# Material de trabajo

======

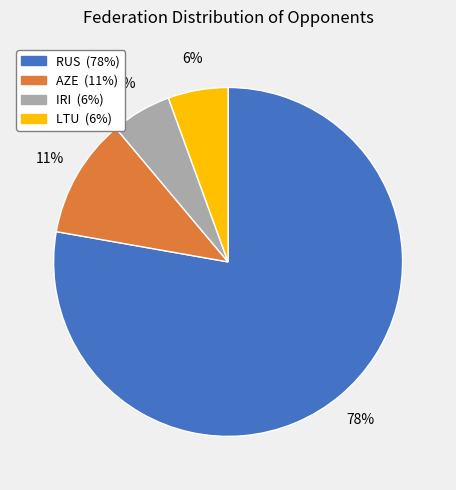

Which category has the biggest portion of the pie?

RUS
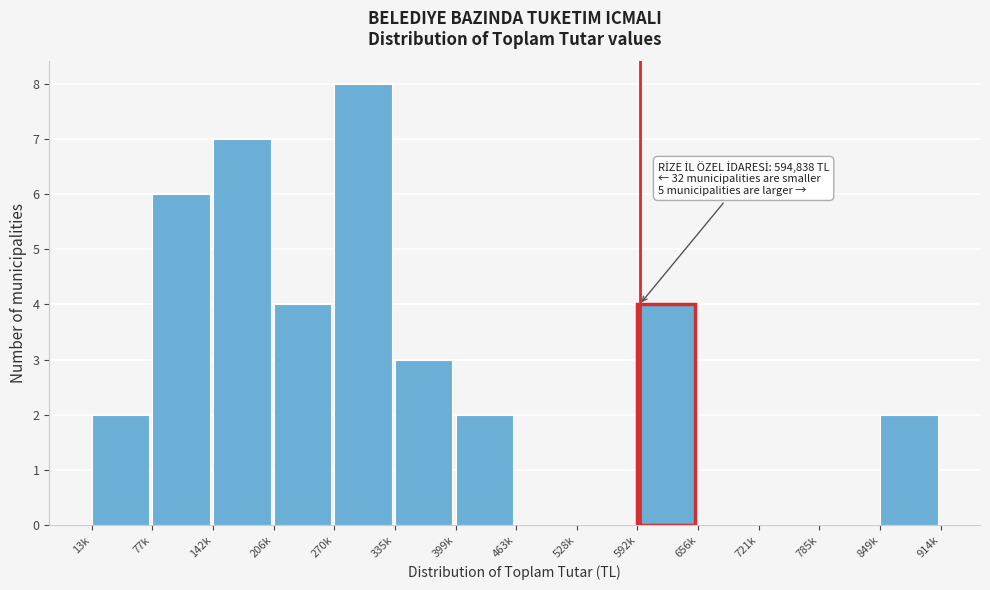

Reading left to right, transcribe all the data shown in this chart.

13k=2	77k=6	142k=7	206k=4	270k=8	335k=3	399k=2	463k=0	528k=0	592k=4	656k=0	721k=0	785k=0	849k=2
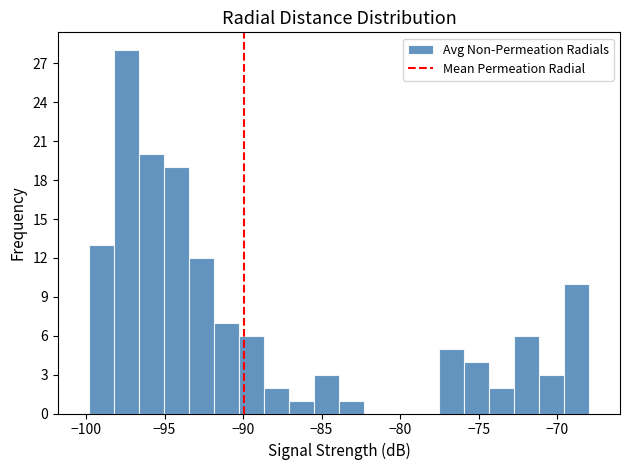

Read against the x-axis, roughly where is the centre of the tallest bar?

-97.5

======

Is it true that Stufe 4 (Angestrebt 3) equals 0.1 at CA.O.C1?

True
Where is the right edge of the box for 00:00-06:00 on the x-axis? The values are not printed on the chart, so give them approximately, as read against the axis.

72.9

======

# Tarea pendiente
Localiza en el material cada línea que contenga la palabra "right" y cópiala completa.

# Resultado de la tarea
Reading left to right, transcribe all the data shown in this chart.
Where is the right edge of the box for 00:00-06:00 on the x-axis? The values are not printed on the chart, so give them approximately, as read against the axis.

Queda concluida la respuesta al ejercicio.